(TRECHO CITADO)
━━━━━━━━

Trump diz que houve “progresso” em direção ao fim da guerra na Ucrânia após reunião com Zelensky

O presidente dos Estados Unidos, Donald Trump, afirmou neste domingo (28) que foram feitos avanços importantes nas negociações para pôr fim à guerra entre Ucrânia e Rússia após um encontro com o presidente ucraniano Volodymyr Zelensky em sua residência em Mar-a-Lago, na Flórida. Trump descreveu o encontro como “excelente” e disse acreditar que as partes estão “muito próximas” de um acordo de paz, embora questões complexas ainda precisem ser resolvidas antes de um desfecho definitivo do conflito.

Segundo Trump, as conversas com Zelensky mostraram que tanto os ucranianos quanto os russos estariam interessados em encerrar o confronto, que começou em fevereiro de 2022 com a invasão russa ao território ucraniano, e que os esforços diplomáticos liderados pelos Estados Unidos têm sido intensos. Ele afirmou que “foi feito muito progresso no fim dessa guerra”, reforçando a ideia de que os termos de um possível acordo estão sendo delineados.

Zelensky, por sua vez, mencionou que a reunião com Trump faz parte de conversas contínuas e que ambos os países estão trabalhando em um plano de paz que envolve garantias de segurança duradouras para a Ucrânia, além de outras cláusulas que atendam às preocupações de Kiev e seus aliados. A proposta tem sido ajustada ao longo das últimas semanas, com um plano inicial de 28 pontos sendo reduzido para uma versão de 20 itens que busca ser mais palatável às partes envolvidas.

━━━━━━━━

(MATERIAL FORNECIDO)

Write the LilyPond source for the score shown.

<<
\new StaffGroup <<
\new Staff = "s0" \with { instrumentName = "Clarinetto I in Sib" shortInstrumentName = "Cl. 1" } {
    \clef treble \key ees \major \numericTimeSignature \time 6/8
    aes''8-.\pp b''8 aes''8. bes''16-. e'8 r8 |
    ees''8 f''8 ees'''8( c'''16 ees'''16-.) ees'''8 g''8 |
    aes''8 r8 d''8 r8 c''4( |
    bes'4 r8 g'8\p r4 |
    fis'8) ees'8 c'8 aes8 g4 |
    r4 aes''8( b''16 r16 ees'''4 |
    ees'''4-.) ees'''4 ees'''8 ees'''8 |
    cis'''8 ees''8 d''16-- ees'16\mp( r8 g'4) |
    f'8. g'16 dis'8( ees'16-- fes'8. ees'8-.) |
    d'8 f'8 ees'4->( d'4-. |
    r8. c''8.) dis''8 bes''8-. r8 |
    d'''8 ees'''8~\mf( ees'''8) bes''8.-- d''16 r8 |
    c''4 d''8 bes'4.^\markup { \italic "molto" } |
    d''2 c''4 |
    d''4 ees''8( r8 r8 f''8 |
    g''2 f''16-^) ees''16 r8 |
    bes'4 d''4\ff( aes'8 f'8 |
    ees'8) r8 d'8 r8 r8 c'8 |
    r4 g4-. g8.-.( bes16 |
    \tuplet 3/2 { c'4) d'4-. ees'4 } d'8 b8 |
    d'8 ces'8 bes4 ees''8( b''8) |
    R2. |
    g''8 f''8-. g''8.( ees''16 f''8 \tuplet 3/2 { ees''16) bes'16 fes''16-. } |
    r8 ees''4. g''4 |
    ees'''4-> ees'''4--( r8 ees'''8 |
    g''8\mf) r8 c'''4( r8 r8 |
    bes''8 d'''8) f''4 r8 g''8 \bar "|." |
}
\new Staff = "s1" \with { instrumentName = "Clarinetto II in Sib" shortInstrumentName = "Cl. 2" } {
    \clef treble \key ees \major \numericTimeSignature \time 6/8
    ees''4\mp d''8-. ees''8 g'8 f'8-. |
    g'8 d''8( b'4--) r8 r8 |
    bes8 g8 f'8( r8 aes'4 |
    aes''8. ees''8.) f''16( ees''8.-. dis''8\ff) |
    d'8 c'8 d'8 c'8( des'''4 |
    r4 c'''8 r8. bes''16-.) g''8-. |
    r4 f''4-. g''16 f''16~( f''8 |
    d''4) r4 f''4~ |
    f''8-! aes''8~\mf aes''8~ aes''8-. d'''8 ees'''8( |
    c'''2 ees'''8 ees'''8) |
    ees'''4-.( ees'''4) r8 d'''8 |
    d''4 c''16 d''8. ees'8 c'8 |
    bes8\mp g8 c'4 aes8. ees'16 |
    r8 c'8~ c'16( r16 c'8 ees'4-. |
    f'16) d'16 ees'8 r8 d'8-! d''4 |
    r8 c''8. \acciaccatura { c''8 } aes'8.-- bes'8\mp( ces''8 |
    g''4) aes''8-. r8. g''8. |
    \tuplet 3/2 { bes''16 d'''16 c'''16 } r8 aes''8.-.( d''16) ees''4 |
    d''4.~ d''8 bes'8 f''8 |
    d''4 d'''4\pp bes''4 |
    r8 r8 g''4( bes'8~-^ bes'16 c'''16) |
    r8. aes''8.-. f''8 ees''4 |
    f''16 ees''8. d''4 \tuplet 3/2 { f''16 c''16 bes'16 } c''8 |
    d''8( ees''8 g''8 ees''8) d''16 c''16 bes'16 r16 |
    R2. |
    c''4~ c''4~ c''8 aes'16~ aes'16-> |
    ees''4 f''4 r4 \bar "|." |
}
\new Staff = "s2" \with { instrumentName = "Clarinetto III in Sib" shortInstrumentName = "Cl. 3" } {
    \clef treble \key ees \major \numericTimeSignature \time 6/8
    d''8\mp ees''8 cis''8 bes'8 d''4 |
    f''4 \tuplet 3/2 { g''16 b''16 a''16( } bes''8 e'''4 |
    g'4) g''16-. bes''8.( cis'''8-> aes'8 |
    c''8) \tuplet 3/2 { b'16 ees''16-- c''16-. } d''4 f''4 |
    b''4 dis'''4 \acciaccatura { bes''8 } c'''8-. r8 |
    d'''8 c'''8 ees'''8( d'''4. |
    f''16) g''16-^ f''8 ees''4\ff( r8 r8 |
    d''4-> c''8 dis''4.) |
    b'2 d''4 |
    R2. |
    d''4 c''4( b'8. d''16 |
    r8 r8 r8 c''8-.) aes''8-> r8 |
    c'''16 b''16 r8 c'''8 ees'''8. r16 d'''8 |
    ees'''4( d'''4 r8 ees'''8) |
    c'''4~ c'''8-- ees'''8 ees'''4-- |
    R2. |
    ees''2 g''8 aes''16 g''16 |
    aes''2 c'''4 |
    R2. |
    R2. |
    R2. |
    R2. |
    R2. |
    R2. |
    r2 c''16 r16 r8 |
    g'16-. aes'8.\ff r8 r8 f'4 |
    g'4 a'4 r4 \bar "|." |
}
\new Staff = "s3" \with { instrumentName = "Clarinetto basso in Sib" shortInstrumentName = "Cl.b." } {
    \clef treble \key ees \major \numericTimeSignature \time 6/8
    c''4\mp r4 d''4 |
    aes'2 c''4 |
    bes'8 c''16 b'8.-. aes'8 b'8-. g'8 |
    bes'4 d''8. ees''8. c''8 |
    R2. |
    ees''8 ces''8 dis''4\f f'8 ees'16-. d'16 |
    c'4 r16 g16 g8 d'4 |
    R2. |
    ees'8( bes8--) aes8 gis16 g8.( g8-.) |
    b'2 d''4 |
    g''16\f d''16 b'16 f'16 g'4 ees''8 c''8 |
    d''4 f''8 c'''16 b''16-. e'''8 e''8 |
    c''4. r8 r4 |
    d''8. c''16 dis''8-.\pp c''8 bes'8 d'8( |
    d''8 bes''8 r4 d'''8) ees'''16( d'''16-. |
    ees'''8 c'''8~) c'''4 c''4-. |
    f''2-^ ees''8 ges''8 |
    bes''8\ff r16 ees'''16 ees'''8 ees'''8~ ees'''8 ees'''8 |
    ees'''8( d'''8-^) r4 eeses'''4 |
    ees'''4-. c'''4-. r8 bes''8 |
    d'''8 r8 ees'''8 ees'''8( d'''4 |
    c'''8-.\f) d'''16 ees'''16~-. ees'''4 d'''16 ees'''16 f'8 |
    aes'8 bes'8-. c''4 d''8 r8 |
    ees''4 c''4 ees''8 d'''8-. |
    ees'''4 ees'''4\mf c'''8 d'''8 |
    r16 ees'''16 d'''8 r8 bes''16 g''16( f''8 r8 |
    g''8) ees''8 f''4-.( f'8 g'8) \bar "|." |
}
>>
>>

━━━━━━━━

(O QUE FAZER) Continue a notícia sobre a reunião de Trump com Zelensky, começando logo depois da última frase.

(SUA RESPOSTA)
No entanto, Trump e Zelensky também reconheceram que existem “questões espinhosas” que continuam pendentes, especialmente em torno da situação da região de Donbass, no leste da Ucrânia, onde Moscou exige controle e que tem sido um dos principais pontos de discórdia nas negociações. Trump disse que estão se aproximando de um acordo sobre essas questões, mas ainda não há um consenso definitivo.

Diplomacia em meio à guerra ainda ativa

O encontro entre os dois líderes ocorre em um contexto de guerra ainda ativa, com bombardeios e confrontos no leste e sul da Ucrânia. Apesar das declarações de avanço, especialistas e diplomatas observam que um acordo de paz exige o endosso de todos os lados, incluindo a Rússia, além de garantias internacionais que possam assegurar o fim duradouro do conflito. A questão das garantias de segurança, por exemplo, tem sido um ponto central nas negociações, com a Ucrânia buscando compromissos que impeçam futuras agressões após o fim formal da guerra.

Analistas também destacam que, mesmo com um plano de paz avançado em termos de estrutura, ainda há elementos que dependem de negociações mais amplas com aliados europeus e da própria Moscou antes que um texto final possa ser formalizado. A diplomacia continua em ritmo intenso, com conversas paralelas entre representantes dos Estados Unidos, países europeus e autoridades ucranianas enquanto tentam construir um terreno comum para encerrar um dos conflitos mais longos e complexos da Europa no século XXI.